_What to produce_: The first line of the listing opens the range and the line with "html: <span> <span>income" closes it; repeat those lines and all between them word for word, leaving out the pictures.

-*-

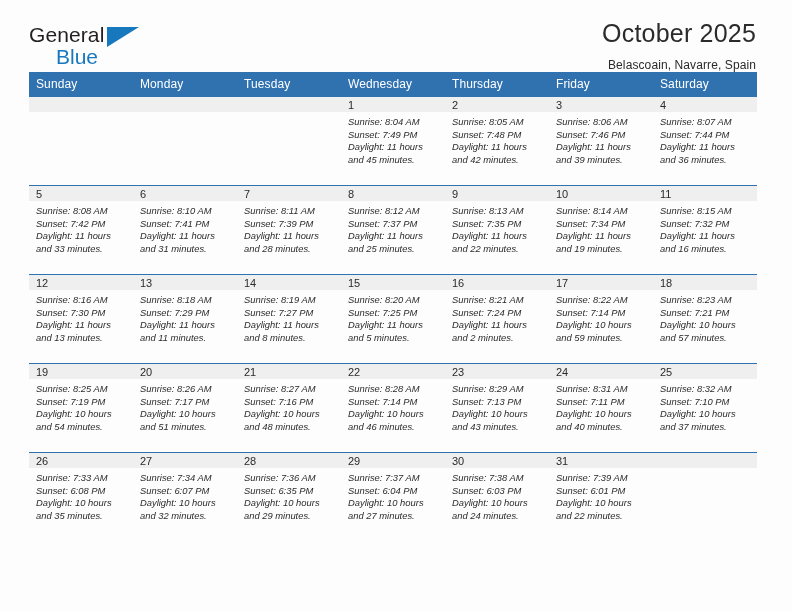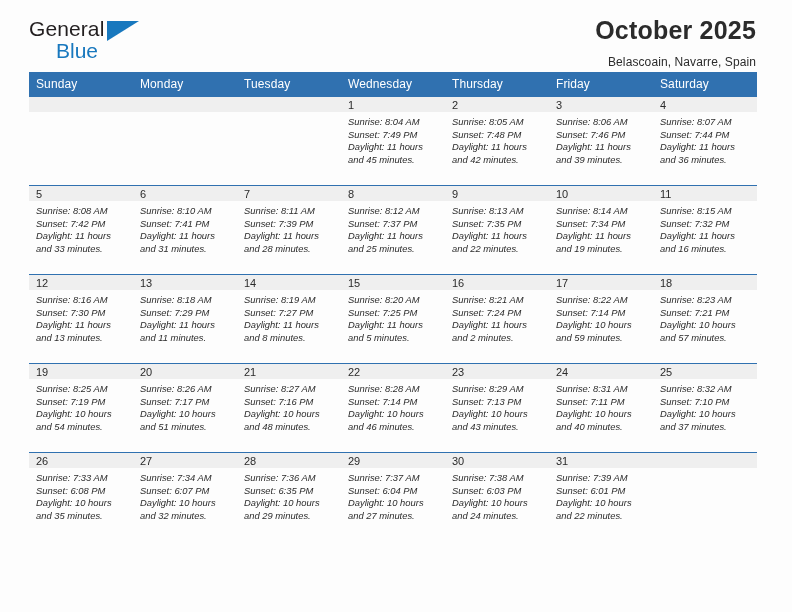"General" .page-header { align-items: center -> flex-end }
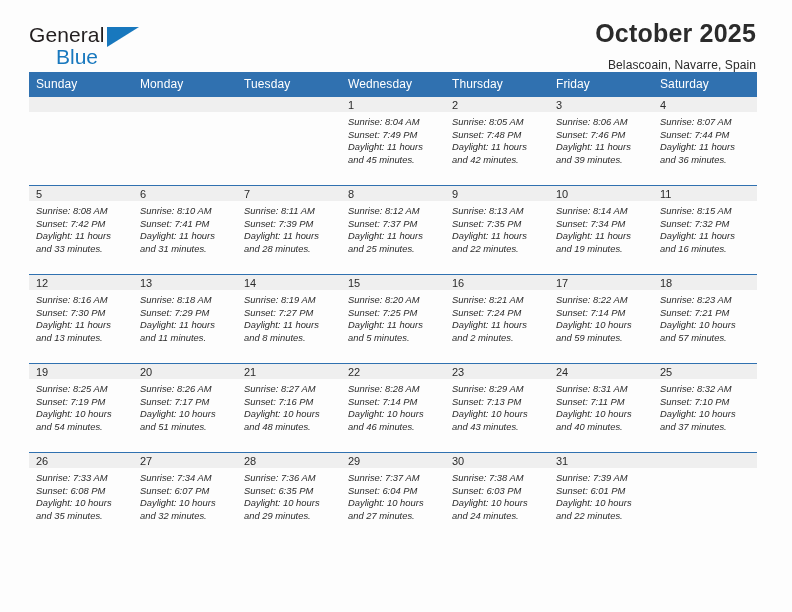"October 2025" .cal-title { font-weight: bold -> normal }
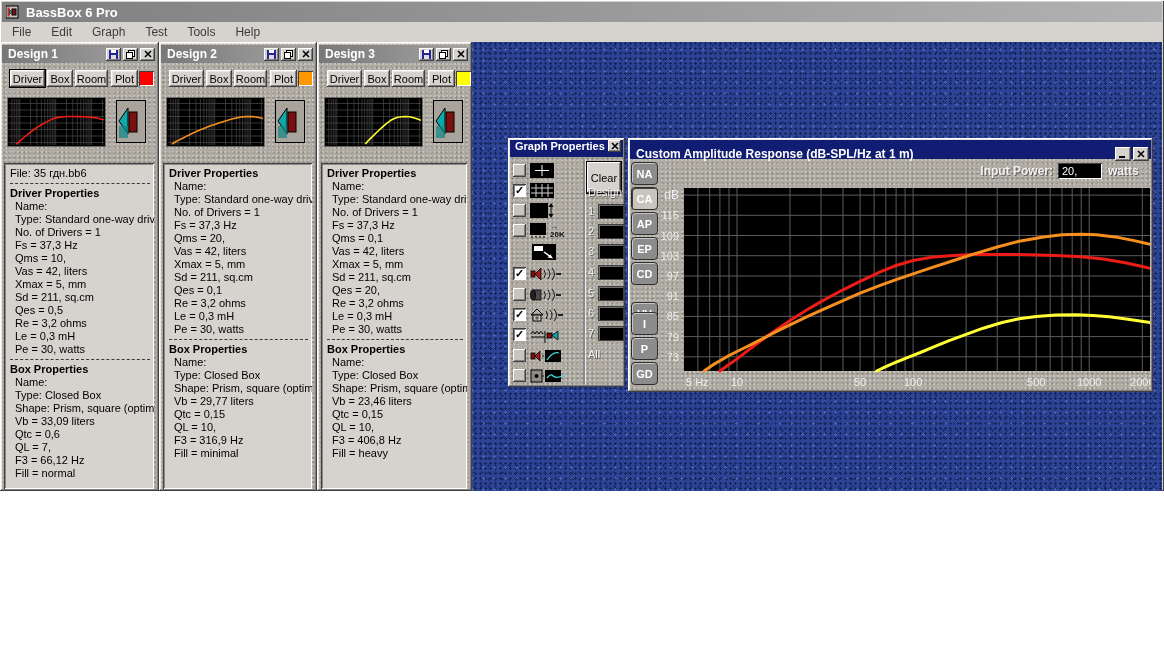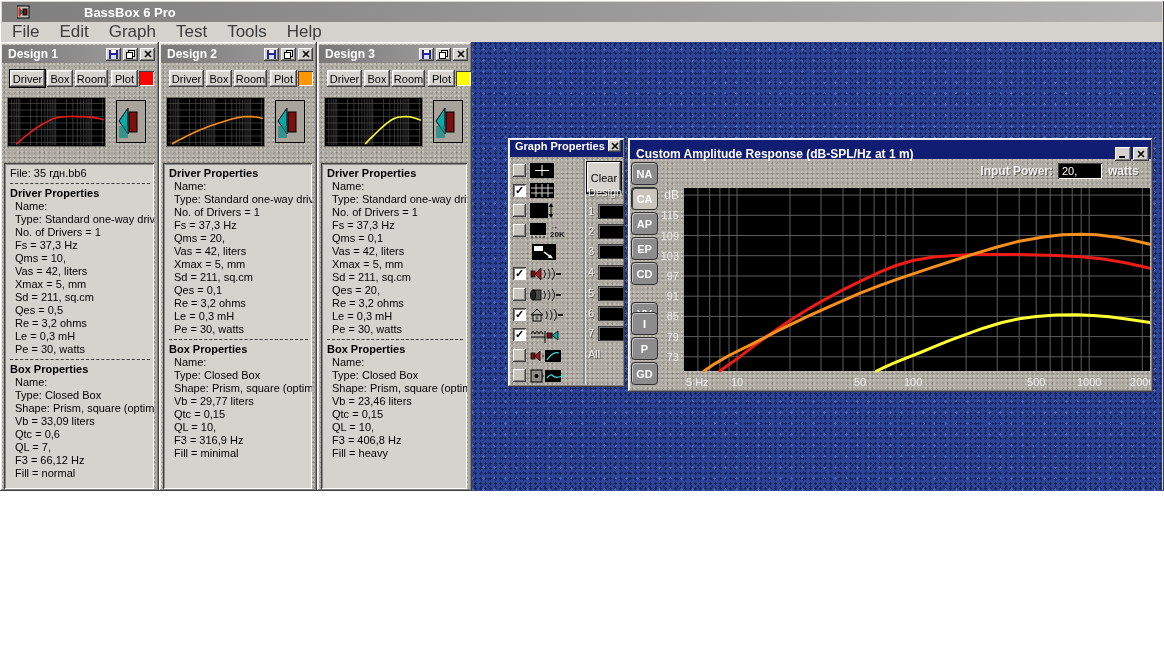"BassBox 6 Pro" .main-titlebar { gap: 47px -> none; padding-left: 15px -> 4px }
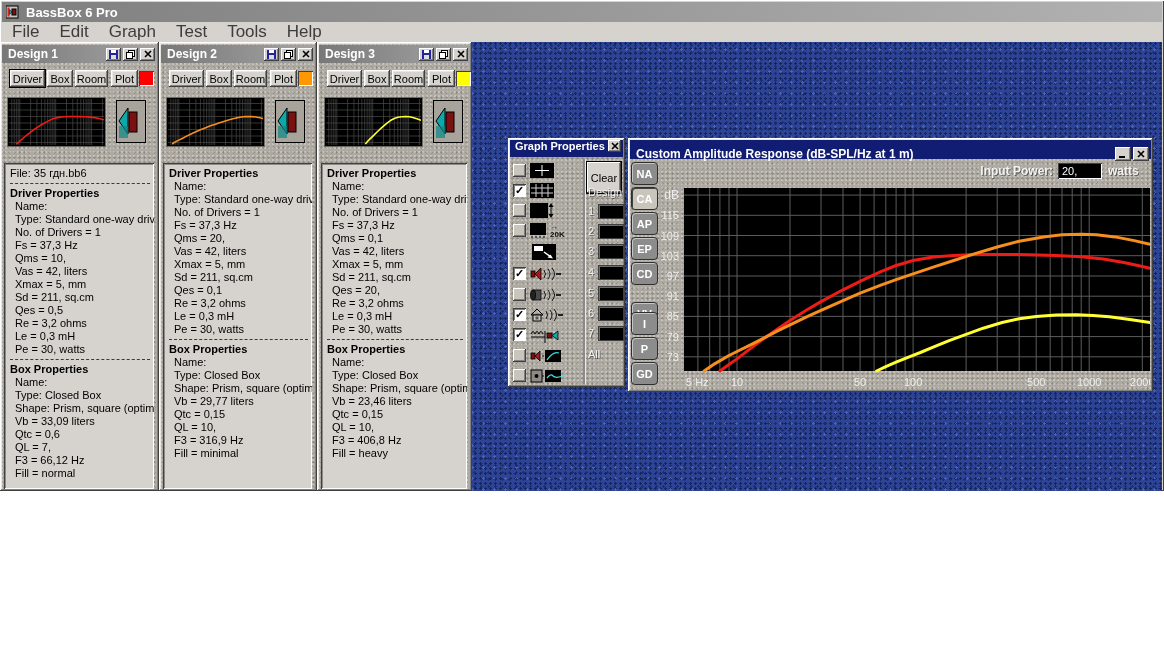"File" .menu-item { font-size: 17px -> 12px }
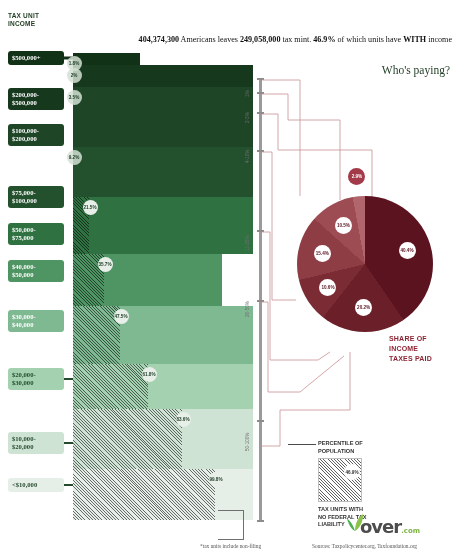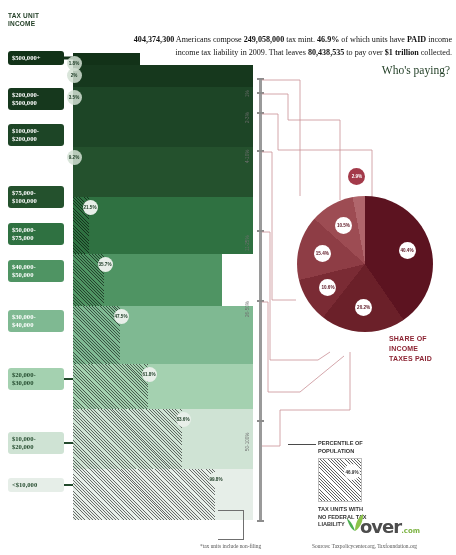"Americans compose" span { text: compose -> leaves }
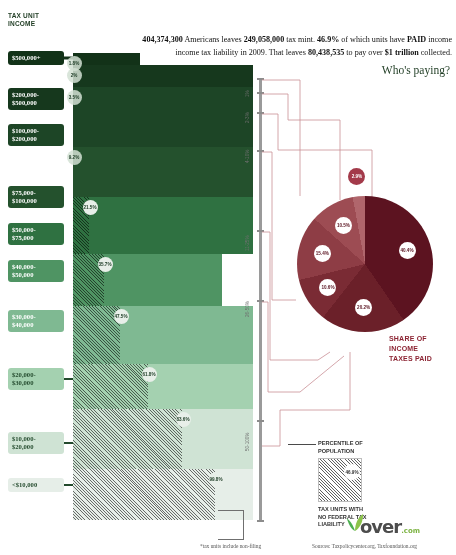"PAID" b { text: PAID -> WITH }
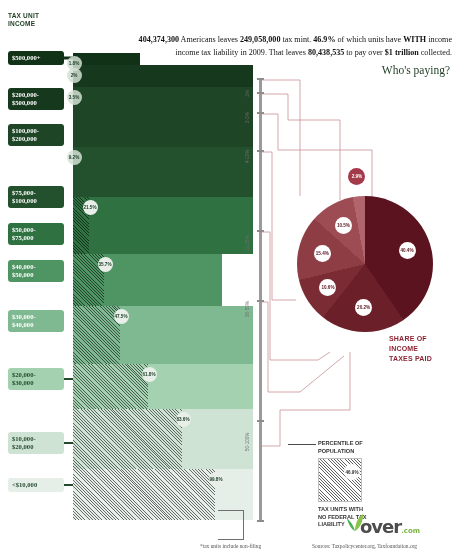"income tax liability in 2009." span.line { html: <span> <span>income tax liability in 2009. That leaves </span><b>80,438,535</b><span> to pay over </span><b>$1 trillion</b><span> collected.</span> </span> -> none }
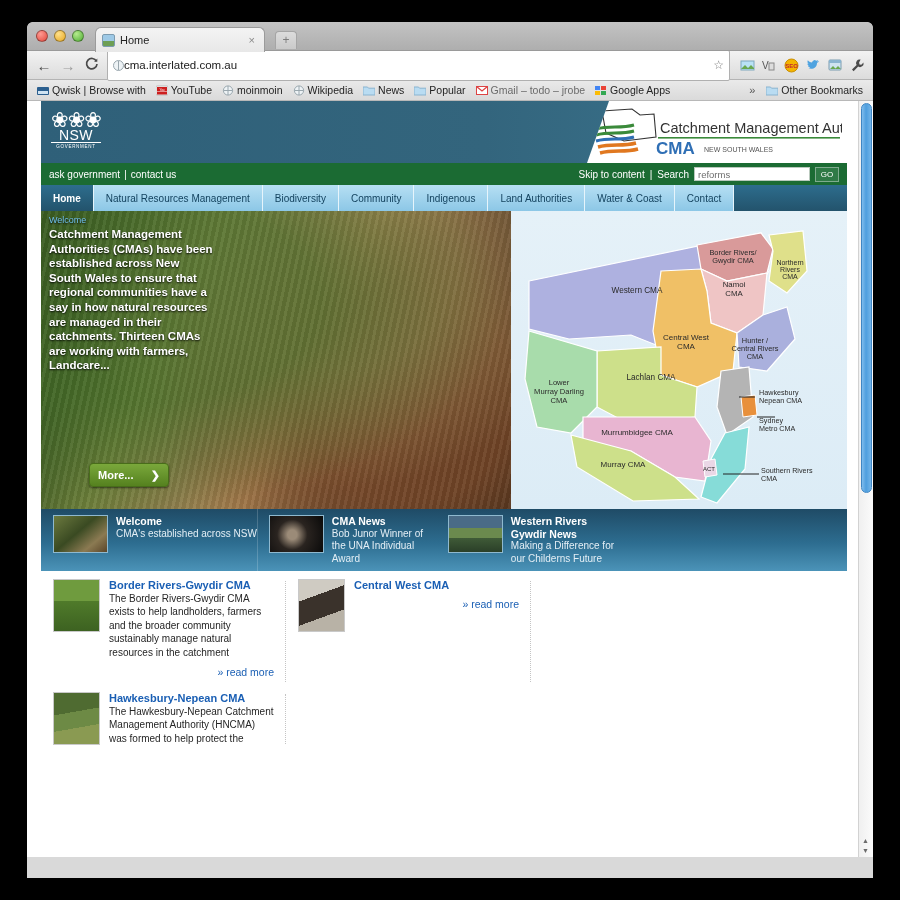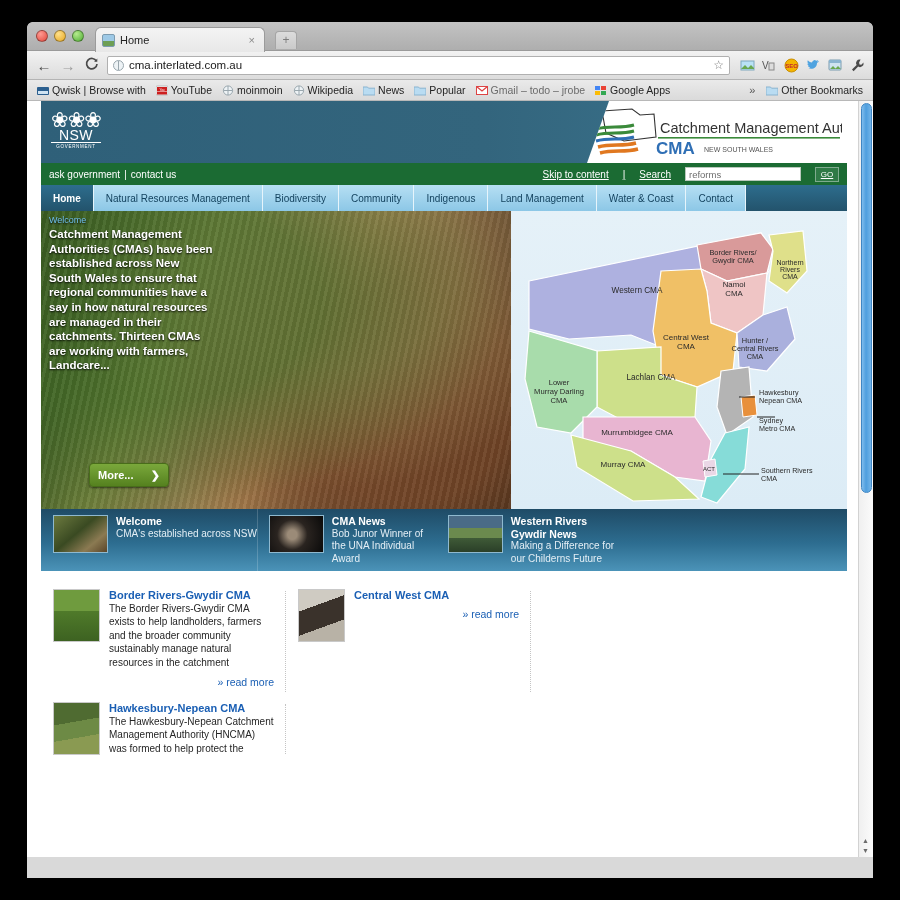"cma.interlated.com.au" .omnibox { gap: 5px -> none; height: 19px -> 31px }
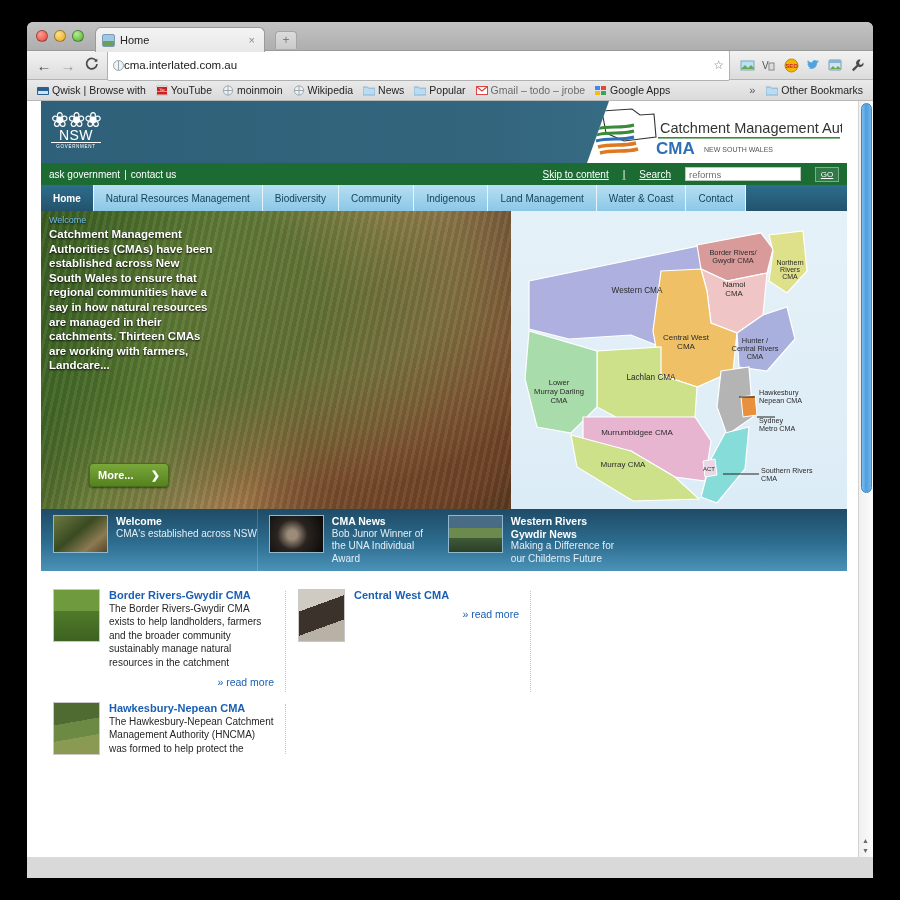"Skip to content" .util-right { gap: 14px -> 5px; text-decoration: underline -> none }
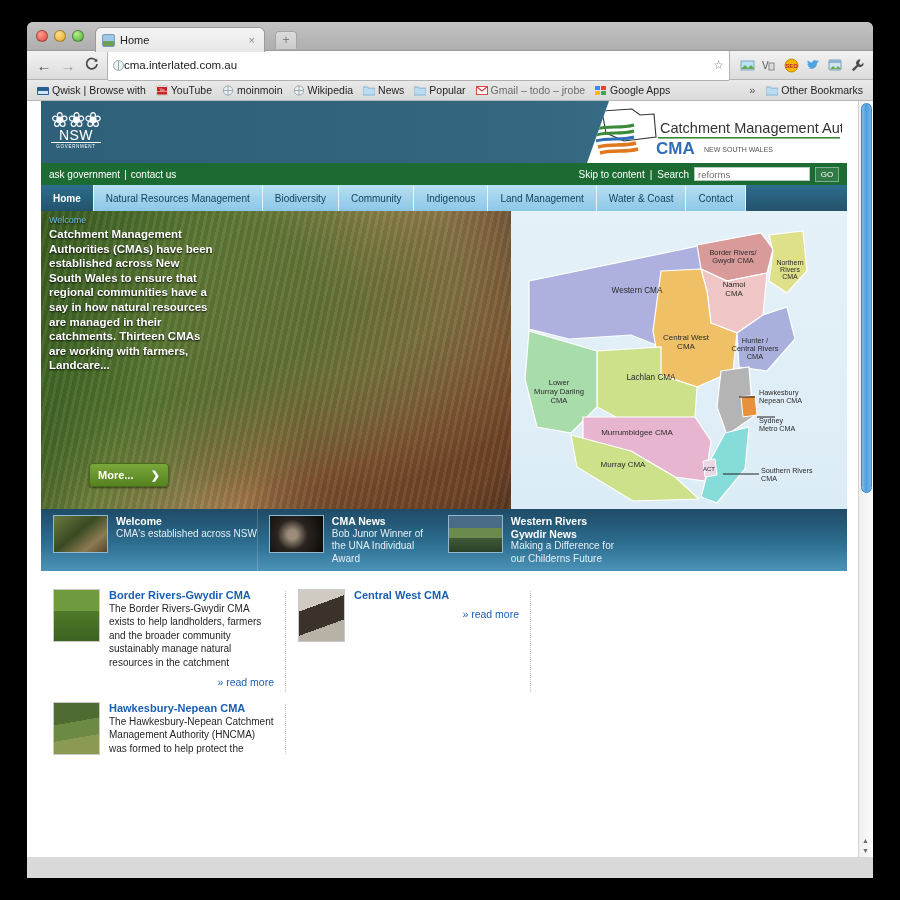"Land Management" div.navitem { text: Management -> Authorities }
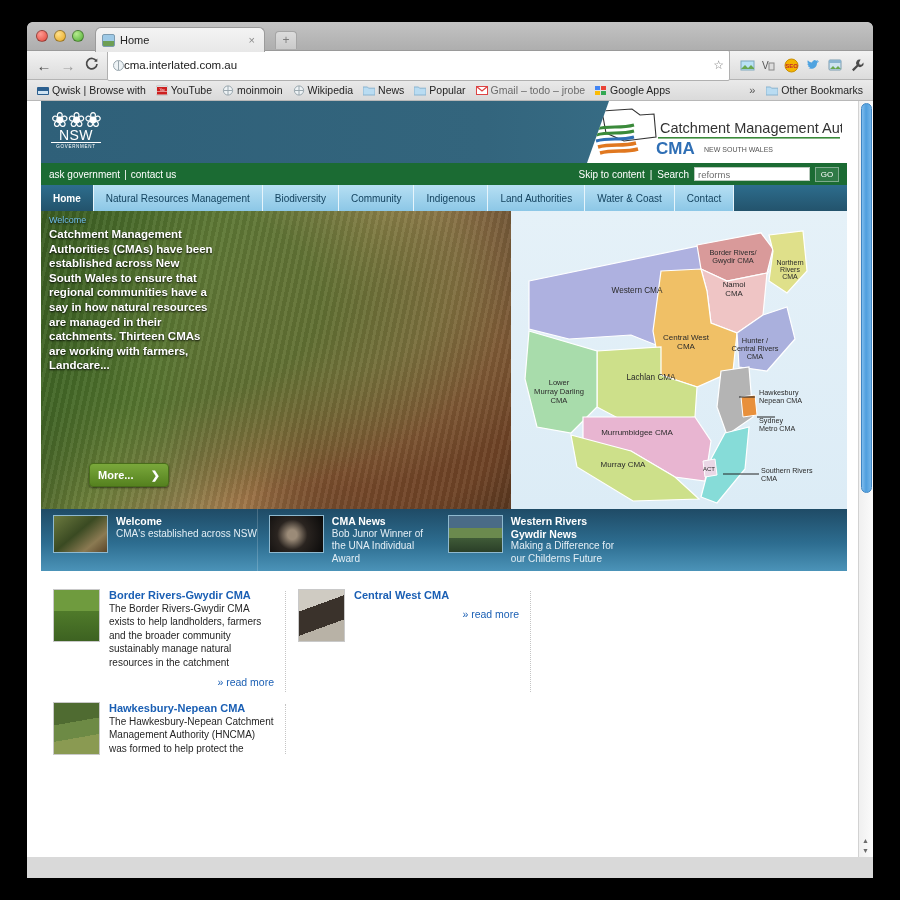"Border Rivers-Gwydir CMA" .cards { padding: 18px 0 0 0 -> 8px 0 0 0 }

-*-

_Answer section_:
"General" .page-header { align-items: center -> flex-end }
"October 2025" .cal-title { font-weight: bold -> normal }
"BassBox 6 Pro" .main-titlebar { gap: 47px -> none; padding-left: 15px -> 4px }
"File" .menu-item { font-size: 17px -> 12px }
"Americans compose" span { text: compose -> leaves }
"PAID" b { text: PAID -> WITH }
"income tax liability in 2009." span.line { html: <span> <span>income tax liability in 2009. That leaves </span><b>80,438,535</b><span> to pay over </span><b>$1 trillion</b><span> collected.</span> </span> -> none }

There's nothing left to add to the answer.